Il maestro di Porto Empedocle

di Tommaso Laurora

Andrea Camilleri si è spento il 17 luglio scorso.

Soprannominato da tutti “il papà di Montalbano”, il maestro di Porto Empedocle aveva, come il grande Gabriel Garcia Marquez, inventato un vero e proprio mondo, un paese e una lingua per raccontare la sua amata Sicilia.

Grazie ai suoi testi ha cambiato il corso della letteratura italiana, parlando della sua terra e delle problematiche presenti in essa. Lui che scriveva della mafia senza mai chiamarla per nome, trattando di un’umanità piuttosto squallida con estremo realismo: personaggi furbi, egoisti e calcolatori; di generosi e altruisti se ne vedono ben pochi.

Stile realistico, sì, ma con una vena ironica e paradossale che rappresenta perfettamente l’umanità devota al divertimento e alla critica.

In un’intervista lo scrittore spiega come l’ideale della sua scrittura sia quello di farla diventare un gioco di leggerezza; paragonando la scrittura stessa agli esercizi di un’acrobata che egli compie sempre con il sorriso, senza mostrare la fatica. Infatti se il trapezista mostrasse gli sforzi compiuti per raggiungere quella grazia, di certo lo spettatore non si godrebbe lo spettacolo.

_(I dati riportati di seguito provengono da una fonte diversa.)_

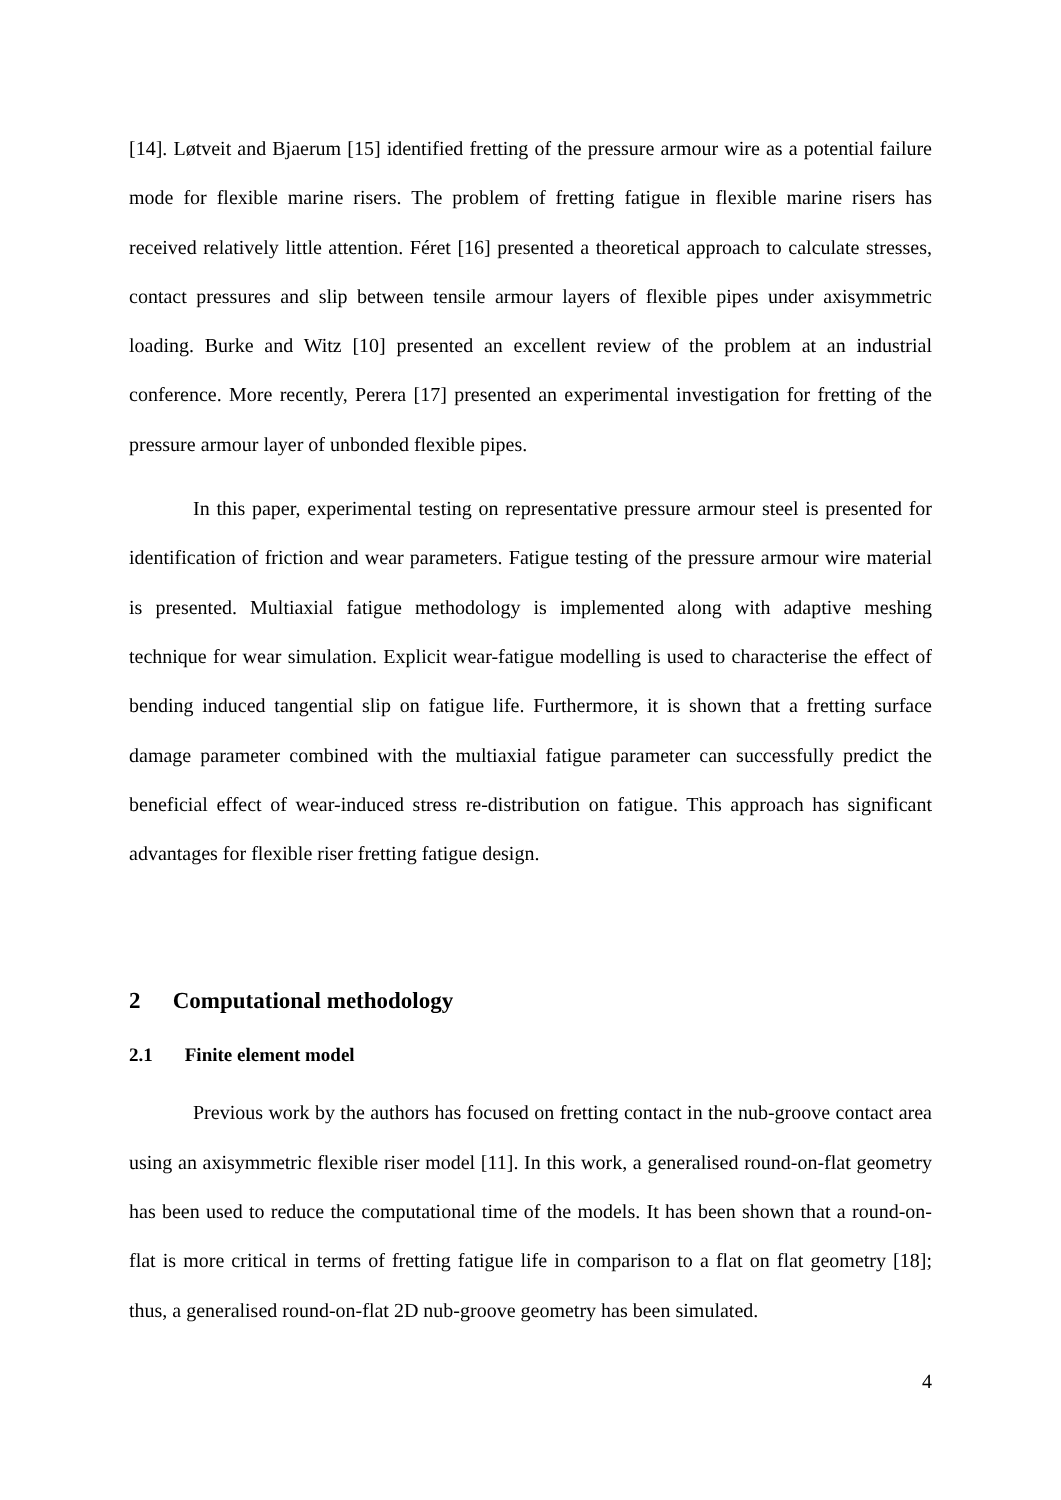[14]. Løtveit and Bjaerum [15] identified fretting of the pressure armour wire as a potential failure mode for flexible marine risers. The problem of fretting fatigue in flexible marine risers has received relatively little attention. Féret [16] presented a theoretical approach to calculate stresses, contact pressures and slip between tensile armour layers of flexible pipes under axisymmetric loading. Burke and Witz [10] presented an excellent review of the problem at an industrial conference. More recently, Perera [17] presented an experimental investigation for fretting of the pressure armour layer of unbonded flexible pipes.
In this paper, experimental testing on representative pressure armour steel is presented for identification of friction and wear parameters. Fatigue testing of the pressure armour wire material is presented. Multiaxial fatigue methodology is implemented along with adaptive meshing technique for wear simulation. Explicit wear-fatigue modelling is used to characterise the effect of bending induced tangential slip on fatigue life. Furthermore, it is shown that a fretting surface damage parameter combined with the multiaxial fatigue parameter can successfully predict the beneficial effect of wear-induced stress re-distribution on fatigue. This approach has significant advantages for flexible riser fretting fatigue design.
2 Computational methodology
2.1 Finite element model
Previous work by the authors has focused on fretting contact in the nub-groove contact area using an axisymmetric flexible riser model [11]. In this work, a generalised round-on-flat geometry has been used to reduce the computational time of the models. It has been shown that a round-on-flat is more critical in terms of fretting fatigue life in comparison to a flat on flat geometry [18]; thus, a generalised round-on-flat 2D nub-groove geometry has been simulated.
4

Definire Camilleri semplicemente “scrittore” è, però, riduttivo e alquanto “riddiculu” (come direbbe lui).

Maestro; è la parola che più si addice a Camilleri, che rappresenta quanto fatto in vita dallo scrittore siciliano.

Maestro perché sempre alla ricerca di insegnare e trasmettere qualcosa ai lettori.

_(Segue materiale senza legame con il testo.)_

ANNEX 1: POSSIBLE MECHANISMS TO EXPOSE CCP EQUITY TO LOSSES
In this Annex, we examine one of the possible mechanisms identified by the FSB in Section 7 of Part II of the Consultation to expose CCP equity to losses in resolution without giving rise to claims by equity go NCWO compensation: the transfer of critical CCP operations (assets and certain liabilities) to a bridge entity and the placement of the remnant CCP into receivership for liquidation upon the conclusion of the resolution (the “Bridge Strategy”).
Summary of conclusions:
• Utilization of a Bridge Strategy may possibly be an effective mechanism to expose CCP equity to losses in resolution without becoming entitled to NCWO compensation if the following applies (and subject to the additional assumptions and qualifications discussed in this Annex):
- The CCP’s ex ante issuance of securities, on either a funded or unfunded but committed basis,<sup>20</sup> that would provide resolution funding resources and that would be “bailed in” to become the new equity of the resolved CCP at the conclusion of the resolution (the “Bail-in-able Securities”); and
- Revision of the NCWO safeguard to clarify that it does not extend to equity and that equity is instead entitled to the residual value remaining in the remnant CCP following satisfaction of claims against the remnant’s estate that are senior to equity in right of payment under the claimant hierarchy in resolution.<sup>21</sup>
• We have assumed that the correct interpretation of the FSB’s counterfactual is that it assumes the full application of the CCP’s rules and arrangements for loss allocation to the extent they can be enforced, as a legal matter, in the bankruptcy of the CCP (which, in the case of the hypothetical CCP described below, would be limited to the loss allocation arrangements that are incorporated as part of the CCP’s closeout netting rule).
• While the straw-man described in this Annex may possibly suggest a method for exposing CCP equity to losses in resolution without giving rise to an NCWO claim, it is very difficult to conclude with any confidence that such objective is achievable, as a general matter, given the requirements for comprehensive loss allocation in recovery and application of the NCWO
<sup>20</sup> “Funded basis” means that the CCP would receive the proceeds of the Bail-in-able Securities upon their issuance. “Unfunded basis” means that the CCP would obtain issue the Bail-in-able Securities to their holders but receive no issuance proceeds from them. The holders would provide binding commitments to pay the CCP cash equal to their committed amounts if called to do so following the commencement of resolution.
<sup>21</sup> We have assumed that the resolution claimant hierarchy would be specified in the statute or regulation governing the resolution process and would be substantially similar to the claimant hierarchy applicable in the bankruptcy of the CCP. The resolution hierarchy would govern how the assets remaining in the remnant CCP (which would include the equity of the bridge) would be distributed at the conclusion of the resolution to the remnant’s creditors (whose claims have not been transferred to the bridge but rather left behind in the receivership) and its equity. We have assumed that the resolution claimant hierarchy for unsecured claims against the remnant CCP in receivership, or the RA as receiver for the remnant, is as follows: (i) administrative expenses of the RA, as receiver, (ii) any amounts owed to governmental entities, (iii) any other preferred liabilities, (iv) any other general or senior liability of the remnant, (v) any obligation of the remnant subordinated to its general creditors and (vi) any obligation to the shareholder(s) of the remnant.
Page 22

Uno dei tanti messaggi che il papà di Montalbano ha costantemente cercato di esplicitare era come la cultura non fosse un concetto elitario: “il sapere chi ce l’ha lo deve seminare, come si fa con il grano. Il sapere non deve essere un èlite”.

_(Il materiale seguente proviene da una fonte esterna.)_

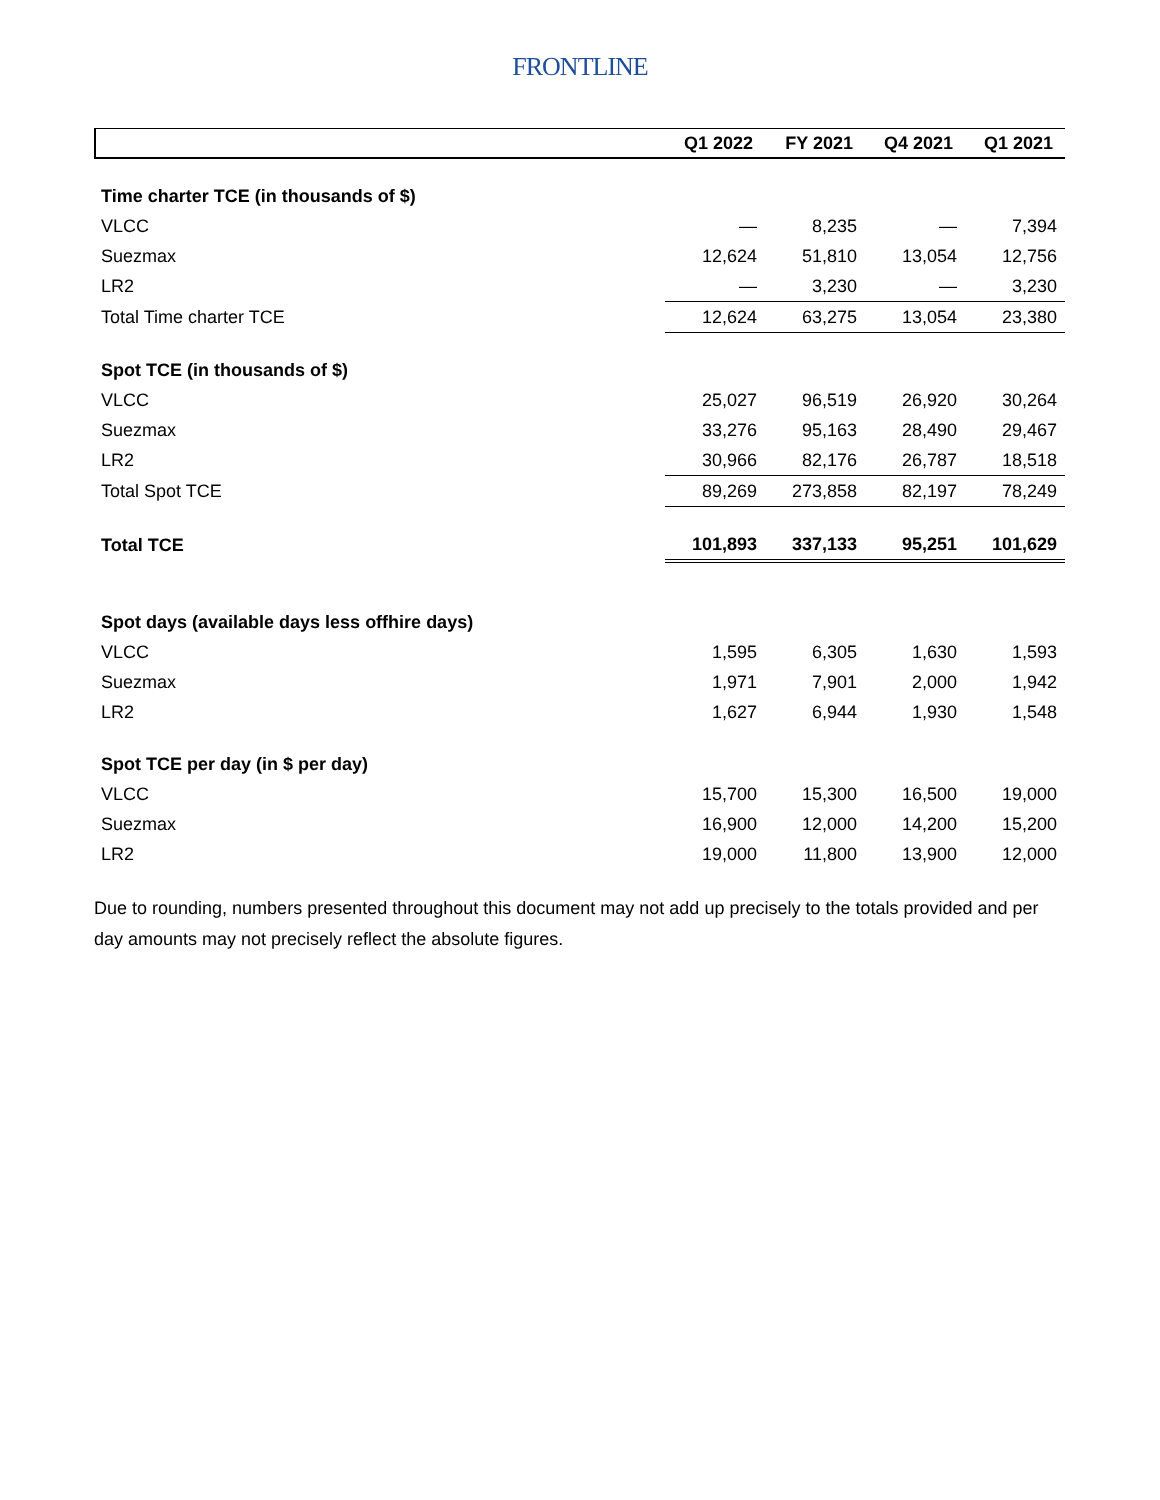FRONTLINE
| | Q1 2022 | FY 2021 | Q4 2021 | Q1 2021 |
| --- | --- | --- | --- | --- |
| Time charter TCE (in thousands of $) | | | | |
| VLCC | — | 8,235 | — | 7,394 |
| Suezmax | 12,624 | 51,810 | 13,054 | 12,756 |
| LR2 | — | 3,230 | — | 3,230 |
| Total Time charter TCE | 12,624 | 63,275 | 13,054 | 23,380 |
| Spot TCE (in thousands of $) | | | | |
| VLCC | 25,027 | 96,519 | 26,920 | 30,264 |
| Suezmax | 33,276 | 95,163 | 28,490 | 29,467 |
| LR2 | 30,966 | 82,176 | 26,787 | 18,518 |
| Total Spot TCE | 89,269 | 273,858 | 82,197 | 78,249 |
| Total TCE | 101,893 | 337,133 | 95,251 | 101,629 |
| Spot days (available days less offhire days) | | | | |
| VLCC | 1,595 | 6,305 | 1,630 | 1,593 |
| Suezmax | 1,971 | 7,901 | 2,000 | 1,942 |
| LR2 | 1,627 | 6,944 | 1,930 | 1,548 |
| Spot TCE per day (in $ per day) | | | | |
| VLCC | 15,700 | 15,300 | 16,500 | 19,000 |
| Suezmax | 16,900 | 12,000 | 14,200 | 15,200 |
| LR2 | 19,000 | 11,800 | 13,900 | 12,000 |
Due to rounding, numbers presented throughout this document may not add up precisely to the totals provided and per day amounts may not precisely reflect the absolute figures.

Ciò che ha reso Andrea Camilleri un vero punto di riferimento per la letteratura italiana è sicuramente l’uso del “suo” dialetto. Una questione “di cuore e di testa”: così Andrea Camilleri definiva il dialetto.

Vero problema per i traduttori, il vocabolario “camilleriano” è costituito da una vastità di termini, alcuni addirittura unici o usati con significati diversi da quelli originali. Così una parola come “scatàscio”, muta di significato da “guaio” a “gran fracasso”, seguendo la musicalità delle lettere piuttosto che la propria etimologia.

Di molte parole quali “calatina” o “erbaspada”, invece, rimane ignota e inspiegabile la provenienza. Inoltre il dialetto del maestro di Porto Empedocle è anche costituito da false parole siciliane, che in realtà, non sono altro se non arcaismi della lingua italiana ormai desueti. Nel fare ciò, Camilleri veste i panni del filologo, il quale va alla ricerca del termine più raffinato e in disuso, per far sì che possa tornare ad essere utilizzato. La cosiddetta “lectio difficilior”.

Altro aspetto importante del linguaggio è il plurilinguismo creato dallo scrittore, il quale fa convivere insieme più parlate creandone una nuova. Camilleri, infatti, combina tra loro palermitano, siciliano orientale e messinese formando quindi parole che non solo hanno un significato ma soprattutto una storia.

“Il dialetto è sempre la lingua degli affetti, un fatto confidenziale, intimo, familiare. Come diceva Pirandello, la parola del dialetto è la cosa stessa, perché il dialetto di una cosa esprime il sentimento, mentre la lingua di quella stessa cosa esprime il concetto. A me con il dialetto, con la lingua del cuore, che non è soltanto del cuore ma qualcosa di ancora più complesso, succede una cosa appassionante. Lo dico da persona che scrive. Mi capita di usare parole dialettali che esprimono compiutamente, rotondamente, come un sasso, quello che io volevo dire, e non trovo l’equivalente nella lingua italiana. Non è solo una questione di cuore, è anche di testa. Testa e cuore.”